Tyler Corder
Environmentalists should support energy companies developing pipelines, which deliver fuel more safely and efficiently than other modes of transport, keep natural gas from flaring into the atmosphere, and help with the transition to clean energy, says Tyler Corder, of the Texas Public Policy Foundation’s Liberty Leadership Council in Houston.
The joyful response from anti-pipeline organizations to the recent news about the scrapping of the Atlantic Coast pipeline and the U.S. Supreme Court’s decision to permit delay of the Keystone XL pipeline project demonstrates the need for anti-pipeline groups to take a refresher course on energy. For the foreseeable future, fossil fuels will remain by necessity our primary energy source, and pipelines are safest means of transporting them.
The Atlantic Coast pipeline was initially announced in 2014 in response to robust demand for natural gas. This demand was driven by regional retirements of coal-fired electric generation to be replaced by low-cost, low-emitting natural gas.
But due to activist courts, environmental group-driven lawsuits, and excessive, ever changing regulations the projected cost of the project nearly doubled to $8 billion dollars. This unstable business environment led Duke to cancel the pipeline project, slowing the energy transition to cleaner energy sources and driving up costs to Americans.
The fact is that no grid currently is able to run on renewable energy 24/7. Germany, the largest market for solar power in the world, for example, must rely on fossil fuels to provide power to the grid when solar and wind are not available. Coal is used here, but low-emitting natural gas could be used instead.
Natural gas is a product of the hydrocarbon stream that comes from a well. If you produce crude oil, you will likely produce at least some natural gas and it has to go somewhere. Without pipelines in place, producers would be required to flare copious amounts of natural gas into the atmosphere in order to continue crude oil production.
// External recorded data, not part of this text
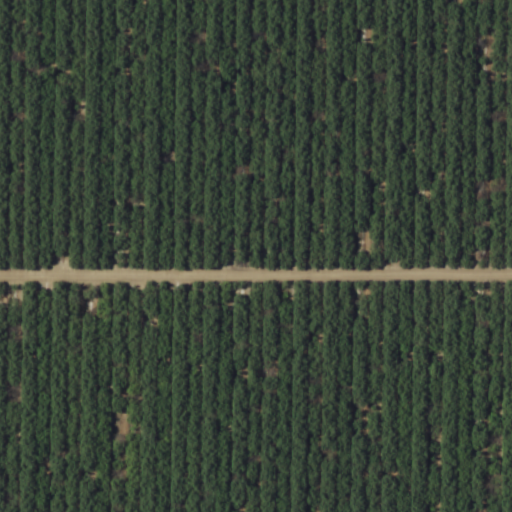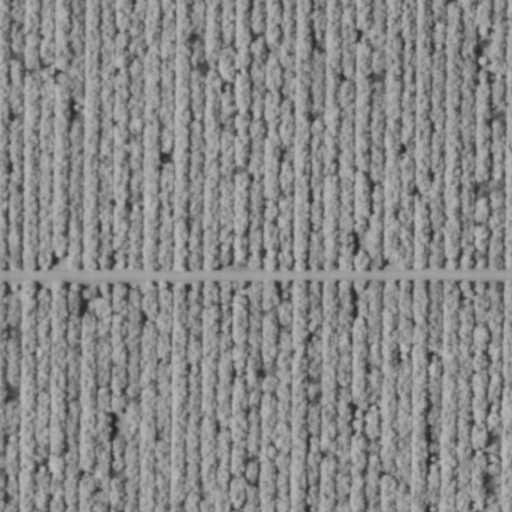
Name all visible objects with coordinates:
crop: (256, 256)
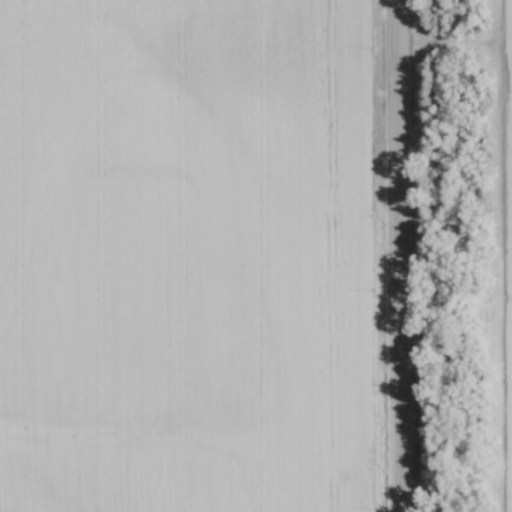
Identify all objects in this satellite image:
road: (399, 255)
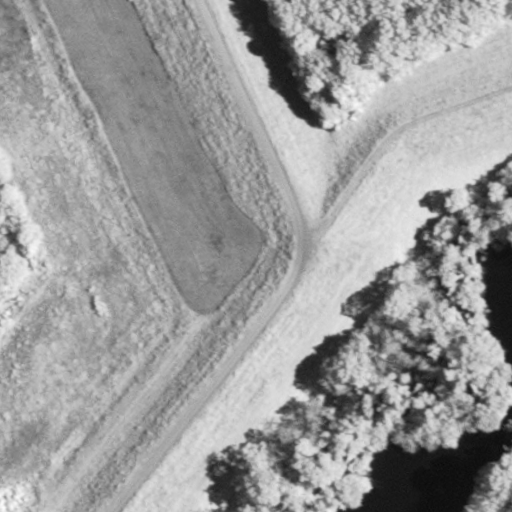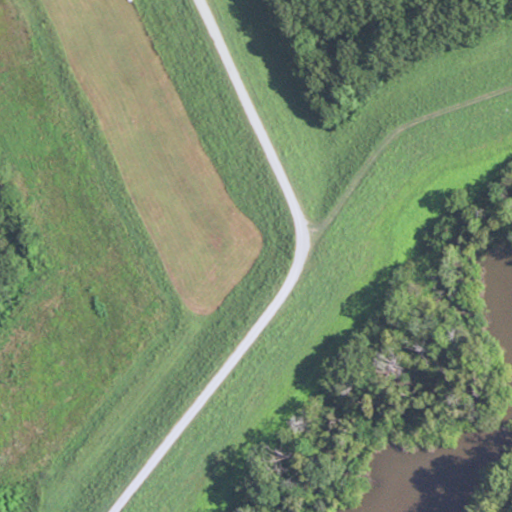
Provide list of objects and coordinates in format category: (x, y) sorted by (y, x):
road: (387, 140)
road: (294, 275)
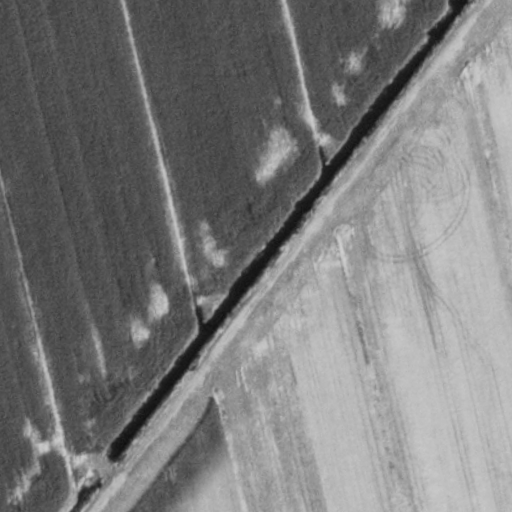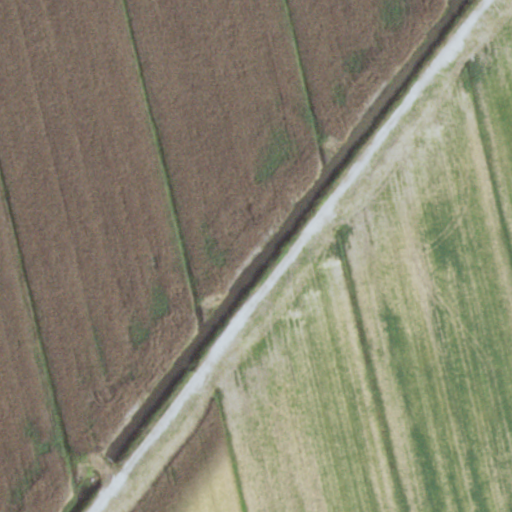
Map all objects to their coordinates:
crop: (150, 188)
road: (284, 256)
crop: (374, 331)
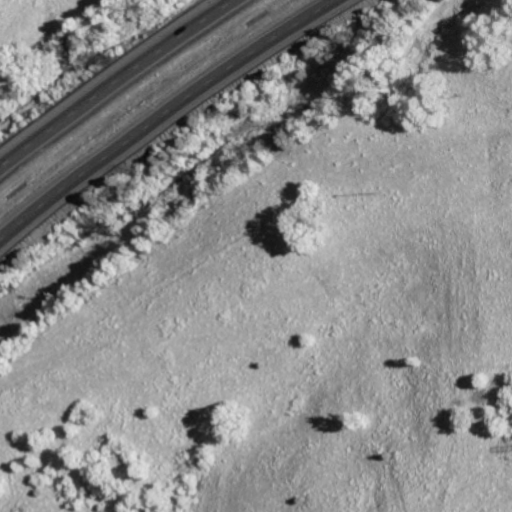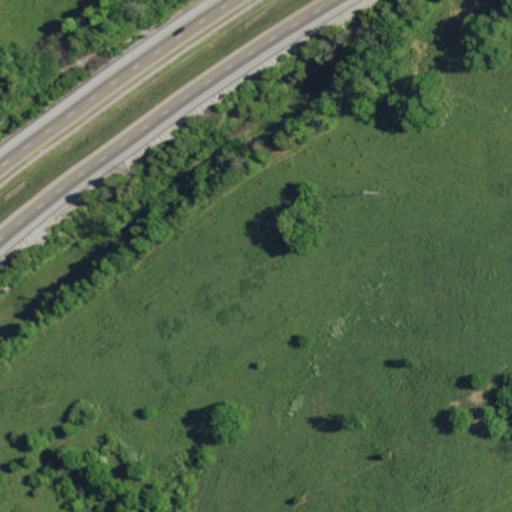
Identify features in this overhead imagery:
road: (115, 81)
road: (169, 116)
Venting (releasing natural gas into the air) is the alternative, but venting releases methane (more harmful than CO2) into the atmosphere.
There are other solutions, but those solutions are not economical at the scale needed to move produced natural gas in the U.S.
According to the EPA, in 2017 approximately 44.4 million tons of natural gas was flared into the atmosphere. Those natural resources produced nothing but emissions. Do we really want to see this practice continue, when all of that gas could be producing energy? The alternative—renewable energy that meets all of our needs—isn’t here, at least not yet.